A Senate Democratic leader is facing mounting criticism for recent comments he made comparing U.S. treatment of prisoners at Guantanamo Bay to inhumane tactics used in Nazi, Soviet and Cambodian concentration camps.
Sen. Richard J. Durbin (D-Ill.), the assistant minority leader, subsequently said he regretted that his comments were misunderstood as criticism of U.S. troops. But Republicans have continued to call for a more forthright apology.
“He should certainly apologize,” Sen. John McCain (R-Ariz.) said Sunday on NBC’s “Meet the Press.” “There’s no comparison whatsoever.”
The day before, Senate Majority Leader Bill Frist (R-Tenn.) called on the Senate’s second-ranking Democrat to apologize and withdraw his comments.
Democrats, asked about the controversy, said they accepted Durbin’s statement of regret as sufficient. Some also argued that the controversy should not obscure the issue that he was raising about the need to investigate alleged abuses at the prison at the U.S. naval base in Guantanamo Bay, Cuba.
“I think we’re paying too much attention to that particular set of circumstances and not the underlying question, and that is whether or not we ought to maintain Guantanamo as a prison camp in Cuba,” Sen. Christopher J. Dodd (D-Conn.) said on ABC’s “This Week.”
At issue is a speech that Durbin made last week in the Senate criticizing the administration for alleged mistreatment of prisoners at Guantanamo. He read from an e-mail from an FBI agent complaining about “torture techniques” that he had witnessed at the prison, such as detainees chained in the fetal position without food or water for 24 hours or more.
Durbin said that had he read from the report without disclosing that it was about an American-run prison, “you would most certainly believe this must have been done by Nazis, Soviets in their gulags or some mad regime -- Pol Pot or others -- that had no concern for human beings.”
Under fire for those remarks from the White House and conservative critics, Durbin initially seemed unrepentant. By Friday, however, he relented.
“I have learned from my statement that historical parallels can be misused and misunderstood,” he said in a written statement. “I sincerely regret if what I said caused anyone to misunderstand my true feelings: Our soldiers around the world and their families at home deserve our respect, admiration and total support.”

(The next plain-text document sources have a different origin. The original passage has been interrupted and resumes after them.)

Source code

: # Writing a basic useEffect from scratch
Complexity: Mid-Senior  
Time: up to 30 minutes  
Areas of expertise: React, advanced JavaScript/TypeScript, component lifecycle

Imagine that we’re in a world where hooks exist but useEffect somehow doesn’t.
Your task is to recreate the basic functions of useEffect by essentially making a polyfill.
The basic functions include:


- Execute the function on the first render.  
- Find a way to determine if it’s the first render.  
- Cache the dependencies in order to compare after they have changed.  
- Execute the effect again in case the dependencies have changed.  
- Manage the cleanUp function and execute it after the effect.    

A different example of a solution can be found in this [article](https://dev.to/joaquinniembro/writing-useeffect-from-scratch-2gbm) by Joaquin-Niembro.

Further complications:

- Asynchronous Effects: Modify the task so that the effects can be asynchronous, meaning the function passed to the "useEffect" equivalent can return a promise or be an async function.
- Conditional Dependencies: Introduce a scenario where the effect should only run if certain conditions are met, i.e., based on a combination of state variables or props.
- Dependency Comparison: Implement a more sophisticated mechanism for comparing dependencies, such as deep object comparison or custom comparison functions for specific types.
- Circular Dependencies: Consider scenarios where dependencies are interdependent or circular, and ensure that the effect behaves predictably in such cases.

But that language, Republicans said, was not enough. On Saturday, former House Speaker Newt Gingrich called on the Senate to censure Durbin because his statement of regret did not retract the comparison.
And in an appearance on “Fox News Sunday,” Gingrich argued that Durbin’s words had damaged the U.S. abroad. On the English-language website of the Arabic news channel Al Jazeera, an article about Durbin’s remarks was listed Sunday as one of the site’s most-frequently e-mailed items.
“You cannot ... have a public official quoted throughout the world by our enemies describing the U.S. in these terms,” Gingrich said. “It puts every young American in uniform at risk.”
Joe Shoemaker, a spokesman for Durbin, said Sunday that the senator had no further comment. “Sen. Durbin clarified his position in his statement Friday,” Shoemaker said. “He still stands by that statement.”